OBJECTIVE 1 => Reproduce every line of the dataset entries listing word for word, leaving out the picture.

ARTICLE =>

To the op, get carbide sizer for straight walled casings, then no lube needed.
 
To the op, get carbide sizer for straight walled casings, then no lube needed.

And I still give the cases a spray of lube, just makes life easier. I use Blaster brand Teflon Dry Spray that I bought years ago for free at Menards. Yes all my straight walled handgun dies are carbide.
 
Same here.

I use a light shot of spray case lube on every round of handgun ammo I load with carbide dies.

Makes resizing effortless in standard calibers and way easier in Magnum calibers.

rc
 
As much as I like, well maybe used to like, my old lube pad; I gotta admit spraying a bunch of cases in a cardboard box sure is the cat's meow!

Wonder how many bottles of old fashioned case lube I have stored away.
Maybe some day they'll be collectors items like all the powder cans I never saved :D
 
+1 on getting a manual.
Ones like Lyman's 49th Reloading Handbook have a great "How -to" section.

About primers:
Yes, it's standard practice to substitute primers.
Especially since the Obama scare, when primers were in VERY short supply.
Just stay south of max loads, otherwise the chamber pressure can get dangerous.

Just remember, you have to start low & work up in increments of say .3-.5 grains of powder.
And if you find a load your gun likes, you'll have to work it up again if you change primers again.

Dataset entries =>
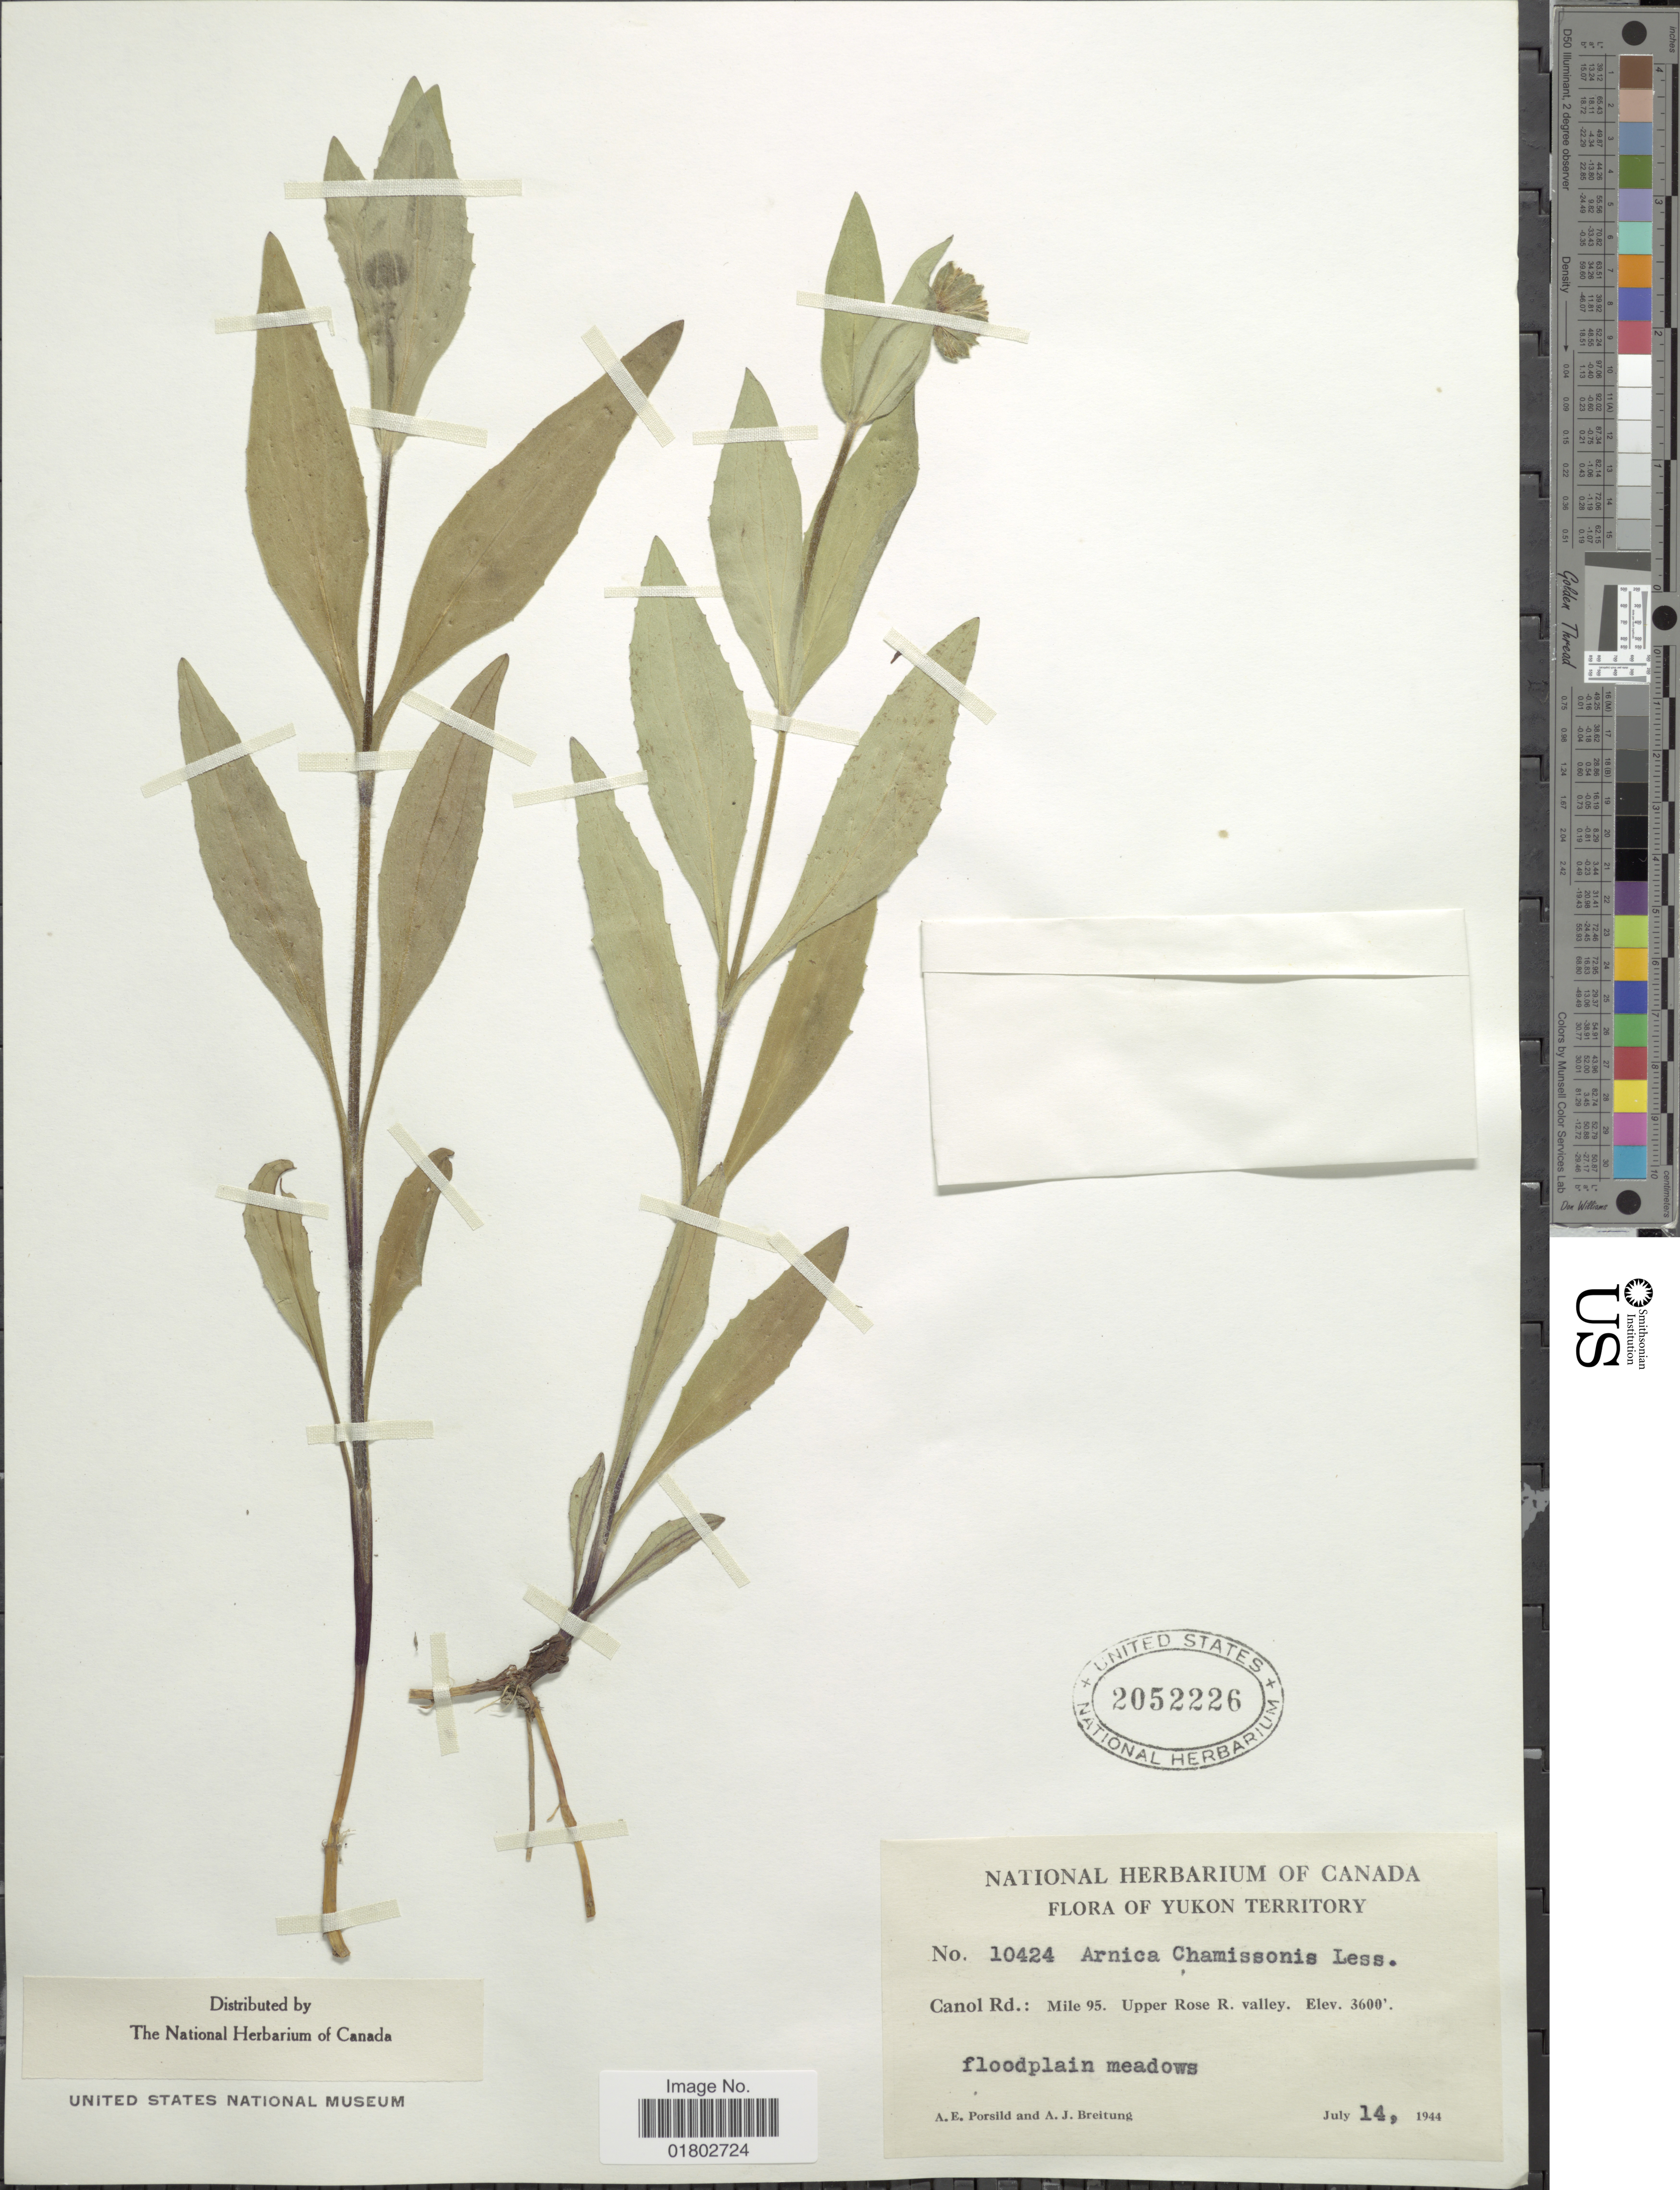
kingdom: Plantae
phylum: Tracheophyta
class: Magnoliopsida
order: Asterales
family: Asteraceae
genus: Arnica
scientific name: Arnica chamissonis subsp. genuina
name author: Maguire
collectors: A. E. Porsild & A. Breitung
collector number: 10424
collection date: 1944-07-14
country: Canada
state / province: Yukon Territory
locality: Canol Rd.: Mile 95. Upper Rose R. valley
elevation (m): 1097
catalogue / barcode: US 2052226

OBJECTIVE 2 => Based on the forum thread, answer yes or no to each statement and quote the words that settle it: (a) One poster says all of their straight-walled handgun dies are carbide. (b) The thread suggests working up powder charges in steps of about one grain. (c) The Teflon dry spray was bought recently.

EXERCISE OUTPUT 1 =>
kingdom: Plantae
phylum: Tracheophyta
class: Magnoliopsida
order: Asterales
family: Asteraceae
genus: Arnica
scientific name: Arnica chamissonis subsp. genuina
name author: Maguire
collectors: A. E. Porsild & A. Breitung
collector number: 10424
collection date: 1944-07-14
country: Canada
state / province: Yukon Territory
locality: Canol Rd.: Mile 95. Upper Rose R. valley
elevation (m): 1097
catalogue / barcode: US 2052226

EXERCISE OUTPUT 2 =>
(a) Yes: "Yes all my straight walled handgun dies are carbide."
(b) No: "work up in increments of say .3-.5 grains of powder."
(c) No: "that I bought years ago for free at Menards."